::: Supplied entries

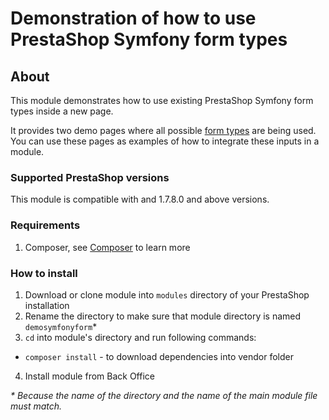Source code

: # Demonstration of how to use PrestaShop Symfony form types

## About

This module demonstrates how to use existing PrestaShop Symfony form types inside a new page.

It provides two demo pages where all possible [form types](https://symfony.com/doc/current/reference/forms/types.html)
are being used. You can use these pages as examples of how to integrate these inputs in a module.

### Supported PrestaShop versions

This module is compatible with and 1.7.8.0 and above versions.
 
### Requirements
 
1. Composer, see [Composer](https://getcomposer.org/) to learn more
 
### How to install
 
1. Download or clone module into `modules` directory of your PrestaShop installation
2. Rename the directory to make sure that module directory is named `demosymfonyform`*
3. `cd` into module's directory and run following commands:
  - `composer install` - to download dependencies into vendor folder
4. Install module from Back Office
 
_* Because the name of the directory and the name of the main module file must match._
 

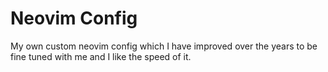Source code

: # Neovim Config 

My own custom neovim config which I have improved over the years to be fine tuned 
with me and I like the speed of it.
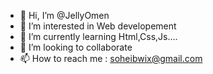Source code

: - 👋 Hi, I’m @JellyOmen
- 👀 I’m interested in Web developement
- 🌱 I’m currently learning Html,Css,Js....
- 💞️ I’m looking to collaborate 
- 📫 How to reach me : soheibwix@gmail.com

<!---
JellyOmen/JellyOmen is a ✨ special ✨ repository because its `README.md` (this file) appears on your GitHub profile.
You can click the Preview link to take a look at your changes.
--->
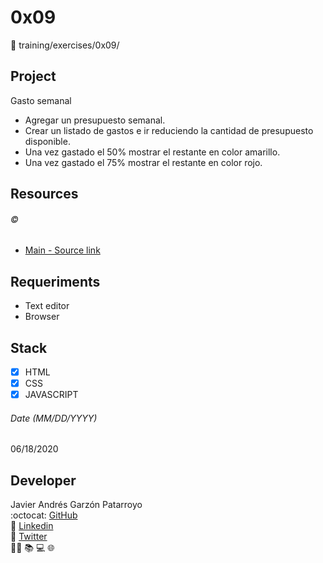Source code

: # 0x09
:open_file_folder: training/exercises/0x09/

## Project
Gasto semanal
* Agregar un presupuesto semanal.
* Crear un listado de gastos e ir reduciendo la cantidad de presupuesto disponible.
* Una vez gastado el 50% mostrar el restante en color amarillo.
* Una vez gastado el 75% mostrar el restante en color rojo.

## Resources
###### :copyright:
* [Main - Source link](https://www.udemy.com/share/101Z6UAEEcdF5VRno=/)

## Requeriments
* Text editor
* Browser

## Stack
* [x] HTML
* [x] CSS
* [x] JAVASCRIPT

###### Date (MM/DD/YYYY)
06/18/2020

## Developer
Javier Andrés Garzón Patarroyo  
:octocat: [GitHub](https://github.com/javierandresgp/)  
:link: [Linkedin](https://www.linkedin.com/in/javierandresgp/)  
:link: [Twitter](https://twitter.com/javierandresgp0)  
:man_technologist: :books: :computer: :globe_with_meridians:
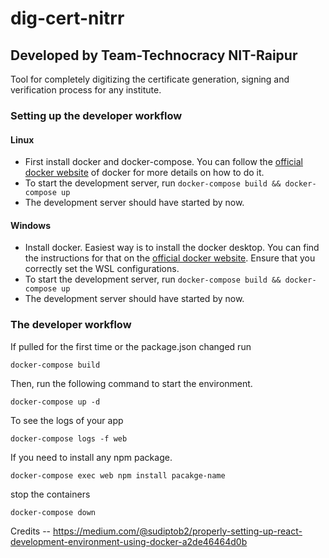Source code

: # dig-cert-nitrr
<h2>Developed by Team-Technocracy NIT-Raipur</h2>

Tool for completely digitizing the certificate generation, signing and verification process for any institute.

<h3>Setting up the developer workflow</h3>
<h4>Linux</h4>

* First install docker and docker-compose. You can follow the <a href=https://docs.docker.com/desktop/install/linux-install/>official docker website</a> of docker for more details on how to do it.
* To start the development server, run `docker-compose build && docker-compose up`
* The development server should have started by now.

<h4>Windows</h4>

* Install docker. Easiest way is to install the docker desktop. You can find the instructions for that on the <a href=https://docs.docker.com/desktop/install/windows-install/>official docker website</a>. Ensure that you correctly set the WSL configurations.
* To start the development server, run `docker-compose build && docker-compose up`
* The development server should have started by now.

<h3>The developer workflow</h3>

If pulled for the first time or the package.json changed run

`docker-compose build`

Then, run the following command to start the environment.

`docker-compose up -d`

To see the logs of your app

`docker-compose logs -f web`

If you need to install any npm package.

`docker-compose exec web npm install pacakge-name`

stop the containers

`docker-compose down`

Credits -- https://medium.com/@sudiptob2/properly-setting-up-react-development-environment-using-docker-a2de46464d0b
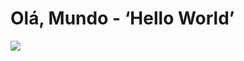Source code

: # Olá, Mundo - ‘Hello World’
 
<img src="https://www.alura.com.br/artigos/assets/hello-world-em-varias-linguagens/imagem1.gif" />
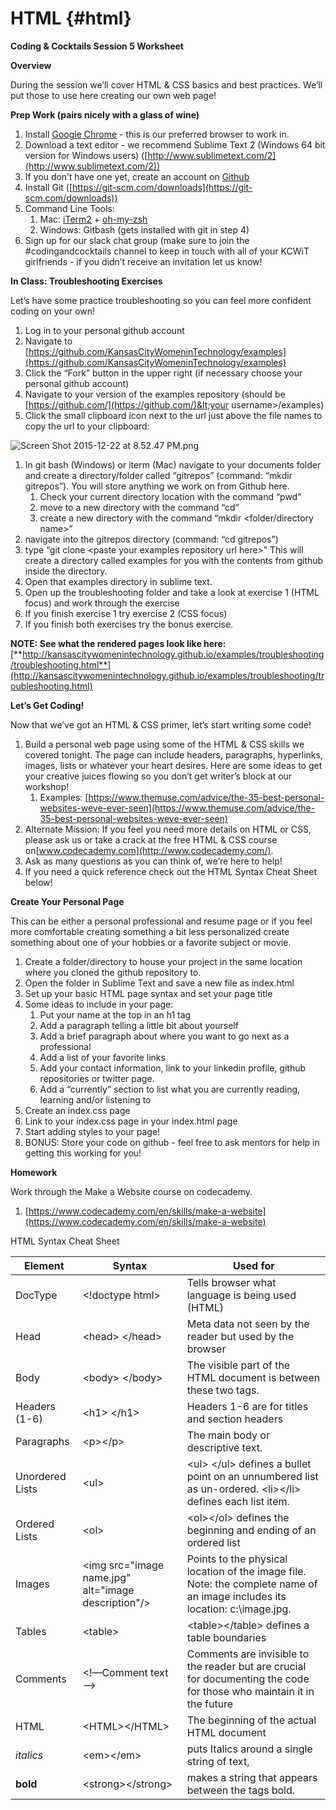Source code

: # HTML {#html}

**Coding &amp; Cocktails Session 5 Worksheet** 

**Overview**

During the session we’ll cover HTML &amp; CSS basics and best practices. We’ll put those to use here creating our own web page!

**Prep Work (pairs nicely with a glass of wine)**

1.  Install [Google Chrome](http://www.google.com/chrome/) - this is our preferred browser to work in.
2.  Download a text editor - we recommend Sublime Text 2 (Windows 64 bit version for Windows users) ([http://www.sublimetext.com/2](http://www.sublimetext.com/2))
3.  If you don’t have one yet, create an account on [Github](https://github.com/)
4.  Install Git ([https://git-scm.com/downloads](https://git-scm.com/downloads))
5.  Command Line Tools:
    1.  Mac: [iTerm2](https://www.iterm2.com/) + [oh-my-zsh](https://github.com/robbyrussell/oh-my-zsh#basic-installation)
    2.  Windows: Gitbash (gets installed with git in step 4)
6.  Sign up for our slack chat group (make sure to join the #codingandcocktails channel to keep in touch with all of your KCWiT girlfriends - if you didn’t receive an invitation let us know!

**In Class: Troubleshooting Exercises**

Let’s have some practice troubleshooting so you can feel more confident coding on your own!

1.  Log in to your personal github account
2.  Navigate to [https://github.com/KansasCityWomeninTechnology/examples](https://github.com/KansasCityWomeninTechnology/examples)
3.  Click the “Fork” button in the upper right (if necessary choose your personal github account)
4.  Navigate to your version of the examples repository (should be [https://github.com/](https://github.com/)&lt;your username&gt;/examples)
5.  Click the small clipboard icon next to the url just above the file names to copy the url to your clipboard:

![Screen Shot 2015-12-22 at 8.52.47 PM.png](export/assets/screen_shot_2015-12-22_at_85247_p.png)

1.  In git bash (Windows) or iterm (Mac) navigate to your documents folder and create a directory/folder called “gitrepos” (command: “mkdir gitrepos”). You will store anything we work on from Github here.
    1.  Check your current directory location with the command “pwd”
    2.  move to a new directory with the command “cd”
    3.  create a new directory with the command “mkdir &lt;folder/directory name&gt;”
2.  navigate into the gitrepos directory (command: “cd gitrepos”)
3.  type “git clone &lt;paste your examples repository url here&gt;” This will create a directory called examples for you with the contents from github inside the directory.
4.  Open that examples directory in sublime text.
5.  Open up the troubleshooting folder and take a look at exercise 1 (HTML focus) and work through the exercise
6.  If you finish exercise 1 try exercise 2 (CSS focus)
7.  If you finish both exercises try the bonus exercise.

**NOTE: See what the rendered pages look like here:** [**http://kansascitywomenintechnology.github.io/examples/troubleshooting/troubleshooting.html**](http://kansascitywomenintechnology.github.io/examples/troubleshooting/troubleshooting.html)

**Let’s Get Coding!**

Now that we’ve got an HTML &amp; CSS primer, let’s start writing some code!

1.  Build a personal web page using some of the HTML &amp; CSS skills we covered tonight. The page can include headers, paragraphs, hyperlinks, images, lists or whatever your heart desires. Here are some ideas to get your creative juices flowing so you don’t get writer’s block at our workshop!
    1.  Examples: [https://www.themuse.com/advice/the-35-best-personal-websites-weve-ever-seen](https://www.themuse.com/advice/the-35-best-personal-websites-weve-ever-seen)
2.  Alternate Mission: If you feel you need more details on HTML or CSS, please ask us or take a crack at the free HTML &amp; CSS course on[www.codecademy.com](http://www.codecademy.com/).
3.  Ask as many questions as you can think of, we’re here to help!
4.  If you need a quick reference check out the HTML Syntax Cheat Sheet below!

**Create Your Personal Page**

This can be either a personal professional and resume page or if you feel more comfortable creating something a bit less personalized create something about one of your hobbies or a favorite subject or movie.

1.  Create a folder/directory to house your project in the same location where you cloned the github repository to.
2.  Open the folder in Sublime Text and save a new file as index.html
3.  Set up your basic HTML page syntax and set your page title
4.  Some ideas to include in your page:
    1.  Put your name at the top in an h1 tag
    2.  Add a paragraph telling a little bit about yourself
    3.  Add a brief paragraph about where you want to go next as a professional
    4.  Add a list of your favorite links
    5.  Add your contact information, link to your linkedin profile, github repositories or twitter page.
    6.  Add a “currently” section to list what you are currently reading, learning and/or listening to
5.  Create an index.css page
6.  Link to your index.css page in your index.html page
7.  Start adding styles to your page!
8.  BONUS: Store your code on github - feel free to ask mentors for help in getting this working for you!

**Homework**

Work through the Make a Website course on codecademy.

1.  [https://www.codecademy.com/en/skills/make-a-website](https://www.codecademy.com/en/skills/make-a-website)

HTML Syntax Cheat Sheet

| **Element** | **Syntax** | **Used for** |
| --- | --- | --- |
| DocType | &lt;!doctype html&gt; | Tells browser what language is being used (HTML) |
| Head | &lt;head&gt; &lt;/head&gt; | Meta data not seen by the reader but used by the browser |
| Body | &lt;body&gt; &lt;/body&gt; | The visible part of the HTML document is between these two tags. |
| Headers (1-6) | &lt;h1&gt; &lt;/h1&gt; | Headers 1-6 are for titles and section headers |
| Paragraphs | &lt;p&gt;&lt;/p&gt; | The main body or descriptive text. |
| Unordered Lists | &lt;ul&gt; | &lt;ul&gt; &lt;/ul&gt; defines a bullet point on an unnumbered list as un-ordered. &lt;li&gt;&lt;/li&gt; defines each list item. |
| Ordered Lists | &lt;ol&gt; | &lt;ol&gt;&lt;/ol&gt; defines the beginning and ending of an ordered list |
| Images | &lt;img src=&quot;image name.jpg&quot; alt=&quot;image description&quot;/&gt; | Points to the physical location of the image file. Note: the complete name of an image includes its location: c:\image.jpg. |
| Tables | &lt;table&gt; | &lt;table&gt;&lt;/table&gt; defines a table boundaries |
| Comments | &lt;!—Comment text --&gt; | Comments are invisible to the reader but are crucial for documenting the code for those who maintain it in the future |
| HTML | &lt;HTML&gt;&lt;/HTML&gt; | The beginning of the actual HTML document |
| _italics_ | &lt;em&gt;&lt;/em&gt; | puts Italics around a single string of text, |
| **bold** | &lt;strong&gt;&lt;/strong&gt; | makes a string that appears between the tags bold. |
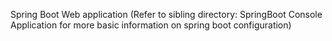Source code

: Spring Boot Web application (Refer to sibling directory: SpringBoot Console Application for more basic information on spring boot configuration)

::::::

## Task instructions
Please output everything from the line containing "the WSL configurations." down to the line containing "If you need to install any npm package." as a JSON list of strings, one string per line, leaving out blank lines.

## Solution to this exercise
[
  "* Install docker. Easiest way is to install the docker desktop. You can find the instructions for that on the <a href=https://docs.docker.com/desktop/install/windows-install/>official docker website</a>. Ensure that you correctly set the WSL configurations.",
  "* To start the development server, run `docker-compose build && docker-compose up`",
  "* The development server should have started by now.",
  "<h3>The developer workflow</h3>",
  "If pulled for the first time or the package.json changed run",
  "`docker-compose build`",
  "Then, run the following command to start the environment.",
  "`docker-compose up -d`",
  "To see the logs of your app",
  "`docker-compose logs -f web`",
  "If you need to install any npm package."
]